[Source document]:
I took classes at Knowledge Net (close to sheik sayed road), only the first module, good for learning the basic... hope will continue with the rest of the modules soon...


----------



## smita (Feb 3, 2009)

Yeah I had signed up but then this session didn't work out. So i have credit at Eton in Knowledge Village. If anyone is interested in taking it over the summer... maybe in June, I'd love some Company.

I just moved to Dubai 3 weeks ago, and am working on settling in. Am a language enthusiast too, and have Arabic, French and Urdu on my list of languages to learn! )


----------



## superjordan (Apr 11, 2009)

this is good 

i thought non arab people here in Dubai are not interested in arabic

how is my english? 

i'm a jordanian and we speak arabic also, but i can see that we are using english more than arabic here in dubai lool

i'm here in dubai since 5 years and i'm still trying to improve my english
and i would like to learn french 

i can help if you want to know anything about arabic


----------



## macca_24 (Apr 14, 2008)

[Data extract]:
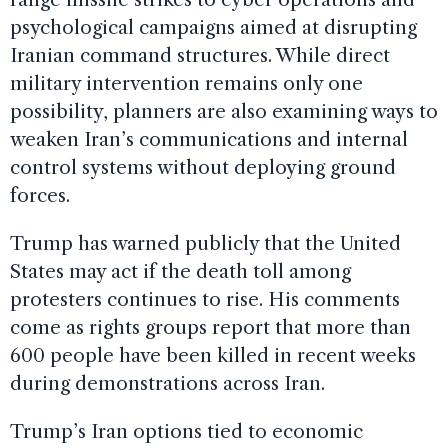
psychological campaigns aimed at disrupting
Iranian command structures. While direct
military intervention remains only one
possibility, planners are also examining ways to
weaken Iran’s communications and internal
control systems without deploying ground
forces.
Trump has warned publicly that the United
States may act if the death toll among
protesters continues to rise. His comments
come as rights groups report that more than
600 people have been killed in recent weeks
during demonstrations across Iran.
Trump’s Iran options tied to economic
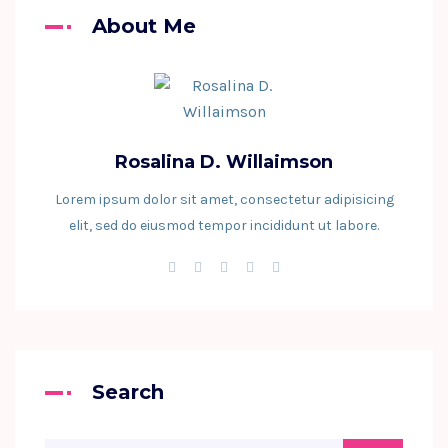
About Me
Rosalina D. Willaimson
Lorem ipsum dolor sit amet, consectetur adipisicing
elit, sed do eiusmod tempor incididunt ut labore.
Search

...

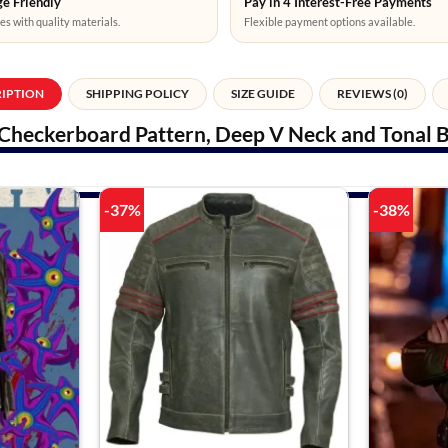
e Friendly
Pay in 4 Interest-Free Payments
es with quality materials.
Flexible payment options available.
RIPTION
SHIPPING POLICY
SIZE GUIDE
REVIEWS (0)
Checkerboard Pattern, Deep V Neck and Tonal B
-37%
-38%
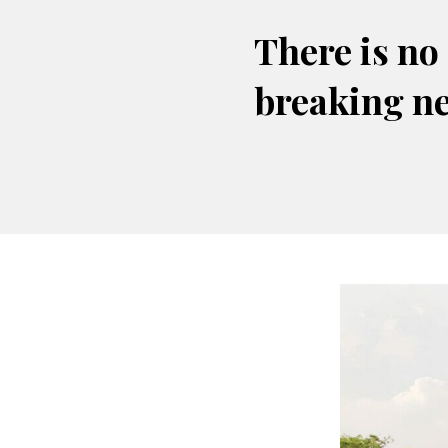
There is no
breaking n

* * *

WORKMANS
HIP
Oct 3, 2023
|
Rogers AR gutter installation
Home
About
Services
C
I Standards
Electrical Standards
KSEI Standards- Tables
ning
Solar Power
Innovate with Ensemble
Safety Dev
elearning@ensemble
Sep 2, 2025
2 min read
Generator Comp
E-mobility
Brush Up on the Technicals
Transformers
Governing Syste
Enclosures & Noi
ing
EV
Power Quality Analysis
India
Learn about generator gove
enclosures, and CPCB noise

[Directions]: Continue the forum thread on learning Arabic in Dubai from the point where it stops.

[Answer for the task]:
That is really nice of you to offer. Of course people would be interested as previously discussed it sign of respect to our host country and its people this is quite an old post you know yesterday I thought it was a new one about the same topic but its the same post


----------



## superjordan (Apr 11, 2009)

macca_24 said:


> That is really nice of you to offer. Of course people would be interested as previously discussed it sign of respect to our host country and its people this is quite an old post you know yesterday I thought it was a new one about the same topic but its the same post


sorry i didn't notice the date


----------



## macca_24 (Apr 14, 2008)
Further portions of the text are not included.